I wrote this a few weeks ago after I experienced this internal dance.
I have these three parts that do this seamlessly choreographed dance.
It starts with this part of me that tries to do everything and believes that I need to be the cool, unbothered, and endlessly “okay” while doing it.
Sometimes though; we will reach a point when this part does too much, and then if I’m not paying attention and if I’m ignoring my needs, a second part will slip around and open a door, I won’t see it coming and I’ll run into a wall of the third part who is holding rage.
fury.
a swirling cyclone of dismay.
it will say “no more,” but more expletive laced. I remember years ago this happened, I was so many spinning plates, and truly thought I was totally fine. Then I was almost done with dinner one Friday night, it was burgers, and someone innocuously asked, “Do you need any help?”

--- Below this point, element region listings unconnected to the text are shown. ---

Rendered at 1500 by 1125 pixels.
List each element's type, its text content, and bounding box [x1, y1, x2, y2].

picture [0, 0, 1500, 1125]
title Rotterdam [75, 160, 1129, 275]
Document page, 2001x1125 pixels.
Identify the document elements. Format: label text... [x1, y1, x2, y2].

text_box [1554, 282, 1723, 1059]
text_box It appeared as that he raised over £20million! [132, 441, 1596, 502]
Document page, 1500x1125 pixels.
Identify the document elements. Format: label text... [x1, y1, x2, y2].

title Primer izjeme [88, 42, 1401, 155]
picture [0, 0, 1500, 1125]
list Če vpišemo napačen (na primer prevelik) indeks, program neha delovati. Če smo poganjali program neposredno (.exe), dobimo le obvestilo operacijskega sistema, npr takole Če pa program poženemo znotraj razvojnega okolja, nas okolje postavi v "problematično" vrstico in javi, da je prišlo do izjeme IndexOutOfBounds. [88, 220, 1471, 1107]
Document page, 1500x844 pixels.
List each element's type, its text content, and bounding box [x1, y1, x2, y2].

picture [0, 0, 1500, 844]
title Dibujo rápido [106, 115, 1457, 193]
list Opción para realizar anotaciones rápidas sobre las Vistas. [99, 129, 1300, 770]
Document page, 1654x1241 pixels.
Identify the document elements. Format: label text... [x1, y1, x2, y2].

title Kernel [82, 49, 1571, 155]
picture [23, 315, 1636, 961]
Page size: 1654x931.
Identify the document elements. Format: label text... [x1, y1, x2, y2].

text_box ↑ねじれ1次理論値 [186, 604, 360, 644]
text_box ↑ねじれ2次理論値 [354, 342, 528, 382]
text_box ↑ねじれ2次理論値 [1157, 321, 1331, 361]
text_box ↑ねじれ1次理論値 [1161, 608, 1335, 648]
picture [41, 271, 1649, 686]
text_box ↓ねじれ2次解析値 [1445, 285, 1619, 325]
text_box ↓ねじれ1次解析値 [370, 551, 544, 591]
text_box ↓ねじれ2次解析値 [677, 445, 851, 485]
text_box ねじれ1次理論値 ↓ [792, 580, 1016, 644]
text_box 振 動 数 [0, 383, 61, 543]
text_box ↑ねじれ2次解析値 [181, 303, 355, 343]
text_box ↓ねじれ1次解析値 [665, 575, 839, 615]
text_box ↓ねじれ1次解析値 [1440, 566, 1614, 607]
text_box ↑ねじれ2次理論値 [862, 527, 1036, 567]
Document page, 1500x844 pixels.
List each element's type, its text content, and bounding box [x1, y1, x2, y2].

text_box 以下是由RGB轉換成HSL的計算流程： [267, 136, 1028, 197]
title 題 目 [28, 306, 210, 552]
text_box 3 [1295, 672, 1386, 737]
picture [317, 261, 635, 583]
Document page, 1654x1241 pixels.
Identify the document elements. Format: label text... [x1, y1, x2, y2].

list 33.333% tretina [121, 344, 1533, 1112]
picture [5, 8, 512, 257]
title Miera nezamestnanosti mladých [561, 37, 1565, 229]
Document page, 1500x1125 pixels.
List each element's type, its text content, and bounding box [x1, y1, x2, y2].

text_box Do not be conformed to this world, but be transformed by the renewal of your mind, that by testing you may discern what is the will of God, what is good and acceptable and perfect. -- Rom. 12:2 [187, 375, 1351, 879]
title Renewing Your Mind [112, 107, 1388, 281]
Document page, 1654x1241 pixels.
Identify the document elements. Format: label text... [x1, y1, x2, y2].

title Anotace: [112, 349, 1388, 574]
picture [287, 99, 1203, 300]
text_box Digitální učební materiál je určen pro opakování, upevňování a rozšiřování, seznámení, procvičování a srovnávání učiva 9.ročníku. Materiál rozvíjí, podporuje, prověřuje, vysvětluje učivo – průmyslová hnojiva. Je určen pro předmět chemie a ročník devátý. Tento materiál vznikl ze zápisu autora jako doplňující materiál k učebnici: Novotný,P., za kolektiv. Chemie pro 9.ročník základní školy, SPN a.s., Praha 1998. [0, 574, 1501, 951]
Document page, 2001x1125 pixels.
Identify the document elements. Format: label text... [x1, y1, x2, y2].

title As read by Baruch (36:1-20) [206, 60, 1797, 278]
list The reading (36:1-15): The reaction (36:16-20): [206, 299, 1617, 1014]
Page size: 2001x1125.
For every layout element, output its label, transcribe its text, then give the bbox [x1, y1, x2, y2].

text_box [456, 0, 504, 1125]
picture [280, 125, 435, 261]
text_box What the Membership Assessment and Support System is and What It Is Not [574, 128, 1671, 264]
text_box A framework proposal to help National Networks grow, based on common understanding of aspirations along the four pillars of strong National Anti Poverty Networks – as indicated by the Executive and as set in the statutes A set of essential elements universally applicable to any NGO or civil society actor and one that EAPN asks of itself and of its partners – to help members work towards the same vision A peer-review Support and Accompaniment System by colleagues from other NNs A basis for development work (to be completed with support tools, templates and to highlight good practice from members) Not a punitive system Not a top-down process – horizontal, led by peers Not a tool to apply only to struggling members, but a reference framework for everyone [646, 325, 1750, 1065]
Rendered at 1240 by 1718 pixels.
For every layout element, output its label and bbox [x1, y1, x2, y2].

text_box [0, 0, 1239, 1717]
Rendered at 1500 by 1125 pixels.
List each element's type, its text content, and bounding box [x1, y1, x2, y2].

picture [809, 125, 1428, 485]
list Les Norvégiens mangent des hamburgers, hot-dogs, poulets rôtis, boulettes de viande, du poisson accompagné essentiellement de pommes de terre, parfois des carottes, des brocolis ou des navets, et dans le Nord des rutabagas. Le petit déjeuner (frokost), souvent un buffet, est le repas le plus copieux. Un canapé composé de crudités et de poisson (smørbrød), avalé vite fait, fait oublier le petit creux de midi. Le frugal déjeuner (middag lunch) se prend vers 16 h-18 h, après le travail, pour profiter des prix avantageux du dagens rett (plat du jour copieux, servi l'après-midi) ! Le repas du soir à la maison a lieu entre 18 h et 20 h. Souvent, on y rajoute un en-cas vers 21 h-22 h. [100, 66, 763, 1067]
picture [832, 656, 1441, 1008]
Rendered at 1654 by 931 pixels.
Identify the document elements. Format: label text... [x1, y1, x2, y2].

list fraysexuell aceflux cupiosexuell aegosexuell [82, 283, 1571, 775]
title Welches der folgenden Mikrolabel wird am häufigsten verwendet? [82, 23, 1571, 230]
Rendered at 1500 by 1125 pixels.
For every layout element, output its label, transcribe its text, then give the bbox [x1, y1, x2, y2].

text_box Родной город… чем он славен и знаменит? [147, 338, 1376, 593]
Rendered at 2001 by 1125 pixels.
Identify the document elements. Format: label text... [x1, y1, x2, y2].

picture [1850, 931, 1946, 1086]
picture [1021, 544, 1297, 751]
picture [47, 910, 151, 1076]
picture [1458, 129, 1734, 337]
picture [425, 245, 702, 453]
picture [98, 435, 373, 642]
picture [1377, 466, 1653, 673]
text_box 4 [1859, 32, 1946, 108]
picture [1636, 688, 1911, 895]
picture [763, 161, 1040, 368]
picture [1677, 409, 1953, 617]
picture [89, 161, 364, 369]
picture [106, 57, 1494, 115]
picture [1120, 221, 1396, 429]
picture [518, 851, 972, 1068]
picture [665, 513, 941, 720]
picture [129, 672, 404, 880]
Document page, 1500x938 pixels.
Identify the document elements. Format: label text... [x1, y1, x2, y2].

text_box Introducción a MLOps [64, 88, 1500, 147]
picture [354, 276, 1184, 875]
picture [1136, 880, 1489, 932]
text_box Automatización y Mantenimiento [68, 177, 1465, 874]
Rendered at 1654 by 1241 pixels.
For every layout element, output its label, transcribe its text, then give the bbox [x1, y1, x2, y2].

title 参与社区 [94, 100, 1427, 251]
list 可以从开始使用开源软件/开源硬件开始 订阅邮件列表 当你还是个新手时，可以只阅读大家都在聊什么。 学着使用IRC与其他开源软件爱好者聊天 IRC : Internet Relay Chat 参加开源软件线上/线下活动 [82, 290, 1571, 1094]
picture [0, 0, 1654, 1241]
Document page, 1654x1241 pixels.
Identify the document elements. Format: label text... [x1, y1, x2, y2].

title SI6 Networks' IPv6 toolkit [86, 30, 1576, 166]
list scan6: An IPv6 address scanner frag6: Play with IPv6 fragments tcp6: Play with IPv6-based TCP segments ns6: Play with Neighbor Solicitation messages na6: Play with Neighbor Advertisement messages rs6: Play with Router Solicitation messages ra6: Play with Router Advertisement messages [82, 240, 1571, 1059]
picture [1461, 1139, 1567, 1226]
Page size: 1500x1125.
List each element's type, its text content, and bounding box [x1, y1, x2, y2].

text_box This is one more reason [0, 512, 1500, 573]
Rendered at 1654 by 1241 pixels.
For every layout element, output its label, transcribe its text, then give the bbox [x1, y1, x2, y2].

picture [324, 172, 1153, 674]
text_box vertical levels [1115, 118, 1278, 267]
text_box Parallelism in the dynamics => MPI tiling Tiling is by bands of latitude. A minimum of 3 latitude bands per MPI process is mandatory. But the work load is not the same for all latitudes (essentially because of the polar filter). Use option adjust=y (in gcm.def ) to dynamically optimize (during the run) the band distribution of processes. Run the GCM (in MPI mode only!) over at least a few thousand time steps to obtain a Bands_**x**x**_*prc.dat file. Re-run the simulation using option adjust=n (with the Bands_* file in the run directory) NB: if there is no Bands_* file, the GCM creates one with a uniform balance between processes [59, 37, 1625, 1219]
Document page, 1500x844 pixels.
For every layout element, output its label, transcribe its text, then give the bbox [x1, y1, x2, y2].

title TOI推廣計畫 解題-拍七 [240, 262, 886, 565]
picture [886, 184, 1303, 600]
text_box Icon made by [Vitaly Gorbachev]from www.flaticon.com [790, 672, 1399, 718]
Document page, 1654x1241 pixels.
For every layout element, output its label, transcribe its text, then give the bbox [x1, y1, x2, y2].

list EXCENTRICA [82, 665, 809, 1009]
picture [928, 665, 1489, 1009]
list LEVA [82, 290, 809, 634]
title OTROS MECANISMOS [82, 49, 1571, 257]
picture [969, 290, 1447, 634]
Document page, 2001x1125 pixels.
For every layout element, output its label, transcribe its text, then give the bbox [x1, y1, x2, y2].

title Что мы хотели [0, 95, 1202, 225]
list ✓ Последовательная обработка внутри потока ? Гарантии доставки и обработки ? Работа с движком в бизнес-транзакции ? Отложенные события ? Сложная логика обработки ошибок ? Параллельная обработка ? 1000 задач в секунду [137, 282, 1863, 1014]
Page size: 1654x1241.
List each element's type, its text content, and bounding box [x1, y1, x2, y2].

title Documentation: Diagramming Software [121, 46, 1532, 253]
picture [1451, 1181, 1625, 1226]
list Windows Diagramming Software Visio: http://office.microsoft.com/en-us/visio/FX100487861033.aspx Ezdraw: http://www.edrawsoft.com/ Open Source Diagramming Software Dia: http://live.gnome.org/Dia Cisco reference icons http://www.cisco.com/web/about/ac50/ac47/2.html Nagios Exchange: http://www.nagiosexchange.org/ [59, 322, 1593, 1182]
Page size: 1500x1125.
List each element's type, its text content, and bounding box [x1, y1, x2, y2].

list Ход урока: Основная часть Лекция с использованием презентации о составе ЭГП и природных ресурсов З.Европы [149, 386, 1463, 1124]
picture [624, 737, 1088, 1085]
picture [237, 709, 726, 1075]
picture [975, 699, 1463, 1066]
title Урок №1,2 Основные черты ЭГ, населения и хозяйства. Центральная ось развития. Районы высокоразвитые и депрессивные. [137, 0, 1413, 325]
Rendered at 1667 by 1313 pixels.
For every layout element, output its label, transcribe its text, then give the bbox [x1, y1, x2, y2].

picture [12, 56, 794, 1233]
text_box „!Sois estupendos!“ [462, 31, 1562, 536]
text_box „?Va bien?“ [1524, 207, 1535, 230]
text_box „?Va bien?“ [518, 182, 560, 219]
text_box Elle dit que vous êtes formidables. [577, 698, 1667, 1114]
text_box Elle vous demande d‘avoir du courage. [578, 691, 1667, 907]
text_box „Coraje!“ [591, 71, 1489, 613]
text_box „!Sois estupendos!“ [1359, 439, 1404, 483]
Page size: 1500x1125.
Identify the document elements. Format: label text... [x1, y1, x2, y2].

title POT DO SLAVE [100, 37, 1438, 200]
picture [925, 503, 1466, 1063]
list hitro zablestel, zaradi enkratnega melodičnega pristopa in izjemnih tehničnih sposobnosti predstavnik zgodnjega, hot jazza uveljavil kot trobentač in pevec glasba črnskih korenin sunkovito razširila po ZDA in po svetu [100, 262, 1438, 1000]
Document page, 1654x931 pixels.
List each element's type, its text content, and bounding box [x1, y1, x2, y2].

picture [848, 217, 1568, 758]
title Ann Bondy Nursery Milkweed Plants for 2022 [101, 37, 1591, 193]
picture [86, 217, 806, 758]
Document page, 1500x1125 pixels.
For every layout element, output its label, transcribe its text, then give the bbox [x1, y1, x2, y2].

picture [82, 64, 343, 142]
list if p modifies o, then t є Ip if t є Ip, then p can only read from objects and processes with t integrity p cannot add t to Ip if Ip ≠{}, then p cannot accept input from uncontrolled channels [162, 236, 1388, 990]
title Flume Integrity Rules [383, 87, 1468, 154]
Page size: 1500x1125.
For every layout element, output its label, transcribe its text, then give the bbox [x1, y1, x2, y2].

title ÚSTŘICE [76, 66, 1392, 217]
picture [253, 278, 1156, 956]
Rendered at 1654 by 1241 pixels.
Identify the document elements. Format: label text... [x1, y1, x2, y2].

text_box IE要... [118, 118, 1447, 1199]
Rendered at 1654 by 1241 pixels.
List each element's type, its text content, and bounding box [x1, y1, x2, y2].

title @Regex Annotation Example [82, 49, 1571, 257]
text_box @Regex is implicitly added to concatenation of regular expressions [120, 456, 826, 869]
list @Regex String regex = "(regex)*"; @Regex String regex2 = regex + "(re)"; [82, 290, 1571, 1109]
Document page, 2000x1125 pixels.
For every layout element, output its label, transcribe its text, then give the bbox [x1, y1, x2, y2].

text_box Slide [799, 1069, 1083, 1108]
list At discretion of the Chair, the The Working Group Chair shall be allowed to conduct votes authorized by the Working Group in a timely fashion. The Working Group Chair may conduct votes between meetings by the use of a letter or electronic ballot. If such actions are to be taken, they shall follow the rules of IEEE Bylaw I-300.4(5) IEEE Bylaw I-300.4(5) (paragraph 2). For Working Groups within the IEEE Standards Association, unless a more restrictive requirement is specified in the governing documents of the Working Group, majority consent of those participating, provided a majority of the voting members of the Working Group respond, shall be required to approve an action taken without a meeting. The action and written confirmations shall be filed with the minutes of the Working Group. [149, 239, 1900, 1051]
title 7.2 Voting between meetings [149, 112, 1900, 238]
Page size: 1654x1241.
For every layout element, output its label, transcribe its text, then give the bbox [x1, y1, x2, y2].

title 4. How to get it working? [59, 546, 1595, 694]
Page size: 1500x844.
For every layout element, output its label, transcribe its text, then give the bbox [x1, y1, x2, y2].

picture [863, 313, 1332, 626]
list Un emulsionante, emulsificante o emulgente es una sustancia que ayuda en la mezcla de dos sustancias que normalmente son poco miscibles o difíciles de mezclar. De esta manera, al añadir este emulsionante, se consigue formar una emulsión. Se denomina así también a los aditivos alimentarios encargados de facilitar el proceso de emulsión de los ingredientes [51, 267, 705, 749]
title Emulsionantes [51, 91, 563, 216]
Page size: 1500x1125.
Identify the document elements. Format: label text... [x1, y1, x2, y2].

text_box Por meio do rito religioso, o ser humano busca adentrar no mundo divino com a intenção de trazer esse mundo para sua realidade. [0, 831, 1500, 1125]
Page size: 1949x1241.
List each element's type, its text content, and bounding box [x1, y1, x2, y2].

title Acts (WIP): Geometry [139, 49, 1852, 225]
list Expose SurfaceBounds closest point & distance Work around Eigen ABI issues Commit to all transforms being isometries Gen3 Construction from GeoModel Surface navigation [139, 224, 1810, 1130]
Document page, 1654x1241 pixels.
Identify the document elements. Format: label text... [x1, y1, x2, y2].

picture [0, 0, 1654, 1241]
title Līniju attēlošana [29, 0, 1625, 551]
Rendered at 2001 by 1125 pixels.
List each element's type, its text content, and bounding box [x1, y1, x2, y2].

I paused. I took a breath.
And it was in the space of a breath, that I went from being thinking I was good, easy breezy, to thinking, “this is the first time all week the two adults living here have even offered to help,” and then in a tone of voice that surprised even me I said, “No, but next time I’d be nice if you asked before I was nearly finished.” I was shocked by my own feelings in that moment, not to mention my reaction.
I’ve noticed recently that it seems like when I’m over-functioning my anger only comes out after another part has opened the door.
She’s much more unobtrusive than my fury, she’s in a suit, she’s got a briefcase, she’s carrying a three ring binder full of information ready to convince judge and jury why my anger is justified, “I knew this was going to happen,” she says, so she’s been keeping receipts. Behind the scenes she’s been silently collecting data and she only lets anger out when she’s sure we have an airtight case.
She has exhibits, evidence. Neatly labeled and catalogued. She pats fury’s hand, in a “thank you for getting their attention and now let me handle this way.”
“See—here, here, here, this angry is the only reasonable response.” She says. I realize as I listen to her I don’t believe my feelings are enough, I need data, an argument.
Here’s the thing though, if I get quiet and listen, to each of them; my overfunctioner, my fury, and my lawyer—if I create enough space to allow each of them say their piece—all of a sudden I see what they’re all, these layers and layers are protecting—it’s a part of me, they’re protecting—tiny, teary, and tender—who just wants to be seen. oh to just be seen?
So, I scoop her up.
I take a deep breath.
I say, “I see you, and I love you, and you’re safe.”